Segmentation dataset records

════════

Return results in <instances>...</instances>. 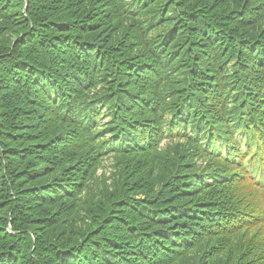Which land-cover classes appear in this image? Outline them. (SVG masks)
<instances>
[{"label":"trees","instance_id":"obj_1","mask_svg":"<svg viewBox=\"0 0 264 264\" xmlns=\"http://www.w3.org/2000/svg\"><path fill=\"white\" fill-rule=\"evenodd\" d=\"M0 264H264V0H0Z\"/></svg>","mask_w":264,"mask_h":264},{"label":"rangeland","instance_id":"obj_2","mask_svg":"<svg viewBox=\"0 0 264 264\" xmlns=\"http://www.w3.org/2000/svg\"><path fill=\"white\" fill-rule=\"evenodd\" d=\"M109 162H111V159H107V162H105V165L99 170V173L101 174L102 172H109V168L108 167H110L109 165ZM107 164H109L108 166H107Z\"/></svg>","mask_w":264,"mask_h":264}]
</instances>
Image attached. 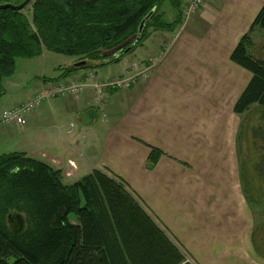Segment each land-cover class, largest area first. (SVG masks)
<instances>
[{
    "label": "crops",
    "instance_id": "obj_1",
    "mask_svg": "<svg viewBox=\"0 0 264 264\" xmlns=\"http://www.w3.org/2000/svg\"><path fill=\"white\" fill-rule=\"evenodd\" d=\"M203 2L177 33L147 32L136 53L143 62L158 56L133 89L108 92L104 111L92 105L94 92L84 89L45 102L26 117L25 127L31 118L44 129L0 123V141H24L26 151L14 153L59 171L65 186L93 171L123 183L182 264H264L255 237L264 224L259 214L264 200L252 196L264 180L257 182L263 177L257 164H249L262 155L246 156L244 164L242 114L234 111L251 74L230 60L242 36L264 31L249 33L264 0ZM160 12L165 16L164 6ZM76 61L64 62L51 79L23 87L11 101L5 90L0 109L26 102L49 81L81 77L82 69L61 76ZM98 70L92 72L97 79L110 75L98 77ZM78 114L84 115L73 123ZM152 150L160 155L150 164Z\"/></svg>",
    "mask_w": 264,
    "mask_h": 264
},
{
    "label": "trees",
    "instance_id": "obj_2",
    "mask_svg": "<svg viewBox=\"0 0 264 264\" xmlns=\"http://www.w3.org/2000/svg\"><path fill=\"white\" fill-rule=\"evenodd\" d=\"M23 1L0 0V5ZM165 1L175 14L172 22L160 12ZM182 1L32 0L30 19L24 9L1 10L0 98L3 81L14 74L18 59H34L45 50L87 62L86 67L68 68L64 77L117 61L150 29L173 31L180 25ZM149 14L138 42L130 48L141 20ZM254 28L264 30V3L249 33ZM251 45L245 34L230 54L234 64L251 74L234 111L243 114L255 105L264 120V59L247 53ZM159 155L152 150L149 163ZM16 214L24 221L21 230L13 218ZM0 264H182V259L123 183L93 171L65 186L59 171L23 153H8L0 155Z\"/></svg>",
    "mask_w": 264,
    "mask_h": 264
},
{
    "label": "rangeland",
    "instance_id": "obj_3",
    "mask_svg": "<svg viewBox=\"0 0 264 264\" xmlns=\"http://www.w3.org/2000/svg\"><path fill=\"white\" fill-rule=\"evenodd\" d=\"M183 1L181 3V6L183 4ZM203 3H202V5H203ZM163 6H164V12L166 13L164 16V20L167 22L173 21L174 13H173V10H172L170 4L167 1H165L162 4V7ZM181 6H180V9H181ZM23 12H24L25 16L28 17V19H30V7L27 6L23 10ZM195 13H197V12H195ZM181 14H182V10H181ZM194 14H192V16L189 19H182L180 25H178L173 31H175L177 28H179L177 30V31H179L184 26H186V24L191 20V18H193ZM177 31H175V32L177 33ZM251 38L256 44H255L254 49H252L250 46L247 47V49H249V54L253 55V57H255L257 59H264V31L252 32ZM251 38L249 37L250 40H251ZM137 47L138 46H136L132 51L128 52L127 54H124L117 61H112V62L105 64V65H99L98 67L93 68L92 70H89L88 68L82 69L84 71L83 74H85L86 72H89V71L95 72L99 68L100 70H98V77L100 75L105 77L106 74H110L109 76L115 77L116 73L119 74L122 71L121 70L122 69L121 63H122V65H125L128 62H134L136 60L143 62L142 58H140L142 56L141 55L139 56L136 53ZM134 54H137V56H139V58L138 57L136 58ZM157 56H158V54L153 55L152 59H154ZM70 59H75V58L53 54V53H50L48 51H45L44 55H42L41 57H36L34 59H30V60L18 59L15 62L14 74L10 78L5 79L8 81L7 88L6 89L3 88V92L5 90H7L6 91V94H7L6 100L11 101V100L15 99L19 95L18 93L21 91V89L25 86L26 87L35 86L37 84V82L39 81L40 77H45L48 79L55 77L56 75H58L57 70L59 69V66L63 65L64 62H66L67 60H70ZM83 74H82V76H84ZM135 86L136 85L130 86L128 91L133 89ZM115 91H117V90H115ZM97 109H99V108H97ZM104 110H105V107H104L103 111ZM59 115H60V113L57 114V117ZM83 115L84 114H82V115L78 114L77 116H74L72 118V120H73L72 122L78 124L77 118H80ZM261 115H262L261 110L255 105H253L248 110H246L242 114V126L243 127H242V132H241L242 147H243L242 157H243L244 164H248V161L245 158L246 156H248V157L249 156H255L256 154L262 155V157H258V159L255 162H254L255 159L254 160L252 159L249 162L250 165L257 164L259 176L263 177L262 179L257 180V182H259V183H260V181L264 180V141H262L259 138V136H260L262 139H264V135H262L264 133V120H263V117H261ZM48 116H49V113H48ZM50 117H51V115H50ZM68 119H66V122L68 121ZM30 123H31V127H33V128H38V129H44L45 128V126L41 123L39 125H37L36 122H32L31 118L28 120L27 126L26 127L24 126V127L25 128L29 127ZM9 126H14V125H9ZM23 136H25V134H23ZM19 140H20L19 138H16V139H7V141H0V155L8 154V153H14V152H22L24 150L26 151L25 142L23 141V142L18 143ZM250 140L252 142H255V143L253 145H251ZM255 148H257V150ZM79 179H80L79 177L78 178H72L71 180L65 182V184L71 185L73 182L78 181ZM259 187L257 186L255 188H259ZM256 191H257V193L256 194L252 193V196H254L256 201H258L260 203V201L262 202L264 200V186H262L261 189H256ZM261 209H263V210H261ZM259 214L262 215V216H260V218L264 221V207L263 206H261ZM69 217H70L69 220L71 223L76 222L75 216L70 215ZM257 233L258 234H256L255 237H256L257 245H258V252H260L262 254V253H264V224H261L260 226H258Z\"/></svg>",
    "mask_w": 264,
    "mask_h": 264
},
{
    "label": "built area",
    "instance_id": "obj_4",
    "mask_svg": "<svg viewBox=\"0 0 264 264\" xmlns=\"http://www.w3.org/2000/svg\"><path fill=\"white\" fill-rule=\"evenodd\" d=\"M203 0H184L181 6L182 19H189L192 14L198 12ZM153 60L141 62L136 60L122 65V71L115 77L107 76L103 79L92 80V71L86 72L85 76L73 77L67 81L50 82L46 87L36 92L29 100L13 108L0 109V123L3 125H14L22 127L25 125L26 117L40 106L55 98L77 96L84 89H91L95 98L92 105L104 109L107 93L113 90L128 91L130 86L146 77ZM92 70V69H89ZM103 116L104 112H103Z\"/></svg>",
    "mask_w": 264,
    "mask_h": 264
},
{
    "label": "water",
    "instance_id": "obj_5",
    "mask_svg": "<svg viewBox=\"0 0 264 264\" xmlns=\"http://www.w3.org/2000/svg\"><path fill=\"white\" fill-rule=\"evenodd\" d=\"M32 0H24L22 3L20 4H3V5H0V11L1 10H5V9H11L13 11H22L23 9H25L30 3H31ZM150 16L147 15L144 19L141 20L139 26H138V33H137V37L135 39V41L130 45V48H132L139 40V35L141 33V31L143 30V27H144V23L145 21L147 20V18ZM87 66V62L86 61H81V62H76L74 64V67L75 68H82V67H86ZM16 221V226L18 227V230H21L23 228V224H24V221L22 219V217L20 215H14L13 217Z\"/></svg>",
    "mask_w": 264,
    "mask_h": 264
},
{
    "label": "bare ground",
    "instance_id": "obj_6",
    "mask_svg": "<svg viewBox=\"0 0 264 264\" xmlns=\"http://www.w3.org/2000/svg\"><path fill=\"white\" fill-rule=\"evenodd\" d=\"M93 74V73H92ZM92 80H98L95 76H94V74H93V78H92Z\"/></svg>",
    "mask_w": 264,
    "mask_h": 264
}]
</instances>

════════

#### Written problem
Collect every line of the entries above that contains the word "label".

#### Full response
[{"label":"trees","instance_id":"obj_1","mask_svg":"<svg viewBox=\"0 0 264 264\" xmlns=\"http://www.w3.org/2000/svg\"><path fill=\"white\" fill-rule=\"evenodd\" d=\"M0 264H264V0H0Z\"/></svg>","mask_w":264,"mask_h":264},{"label":"rangeland","instance_id":"obj_2","mask_svg":"<svg viewBox=\"0 0 264 264\" xmlns=\"http://www.w3.org/2000/svg\"><path fill=\"white\" fill-rule=\"evenodd\" d=\"M109 162H111V159H107V162H105V165L99 170V173L101 174L102 172H109V168L108 167H110L109 165ZM107 164H109L108 166H107Z\"/></svg>","mask_w":264,"mask_h":264}]
    "label": "crops",
    "label": "trees",
    "label": "rangeland",
    "label": "built area",
    "label": "water",
    "label": "bare ground",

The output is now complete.